**About this task:** Copy word for word the part of the items below that opens with the line containing "Refer to the photograph that follows, in which a speedometer" and closes with the line containing "The pressure is 9; psi". Include both of those lines.
(Data supplied Opens)
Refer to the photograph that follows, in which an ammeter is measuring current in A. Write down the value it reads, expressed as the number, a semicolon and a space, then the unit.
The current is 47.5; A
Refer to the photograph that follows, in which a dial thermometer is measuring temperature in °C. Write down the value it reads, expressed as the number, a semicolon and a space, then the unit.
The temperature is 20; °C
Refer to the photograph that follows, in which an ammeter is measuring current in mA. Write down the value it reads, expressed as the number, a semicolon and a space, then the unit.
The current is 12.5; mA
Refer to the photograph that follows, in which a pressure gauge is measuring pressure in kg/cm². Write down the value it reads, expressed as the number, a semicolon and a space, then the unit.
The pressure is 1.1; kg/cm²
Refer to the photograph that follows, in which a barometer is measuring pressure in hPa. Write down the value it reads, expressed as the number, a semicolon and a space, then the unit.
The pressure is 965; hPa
(Data supplied Closes)
(Data supplied Opens)
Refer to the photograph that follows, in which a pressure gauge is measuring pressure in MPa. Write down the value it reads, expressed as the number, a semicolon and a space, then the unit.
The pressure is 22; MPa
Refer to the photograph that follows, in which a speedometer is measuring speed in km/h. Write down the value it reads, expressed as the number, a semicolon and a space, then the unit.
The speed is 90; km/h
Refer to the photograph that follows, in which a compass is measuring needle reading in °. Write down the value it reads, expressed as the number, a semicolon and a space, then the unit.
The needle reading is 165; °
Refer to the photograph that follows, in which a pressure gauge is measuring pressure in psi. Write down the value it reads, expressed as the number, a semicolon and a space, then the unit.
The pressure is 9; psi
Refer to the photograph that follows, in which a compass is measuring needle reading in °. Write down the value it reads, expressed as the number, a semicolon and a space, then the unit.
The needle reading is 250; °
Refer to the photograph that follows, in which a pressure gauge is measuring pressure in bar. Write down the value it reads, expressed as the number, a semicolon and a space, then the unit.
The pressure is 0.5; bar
(Data supplied Closes)
**Exercise solution:**
Refer to the photograph that follows, in which a speedometer is measuring speed in km/h. Write down the value it reads, expressed as the number, a semicolon and a space, then the unit.
The speed is 90; km/h
Refer to the photograph that follows, in which a compass is measuring needle reading in °. Write down the value it reads, expressed as the number, a semicolon and a space, then the unit.
The needle reading is 165; °
Refer to the photograph that follows, in which a pressure gauge is measuring pressure in psi. Write down the value it reads, expressed as the number, a semicolon and a space, then the unit.
The pressure is 9; psi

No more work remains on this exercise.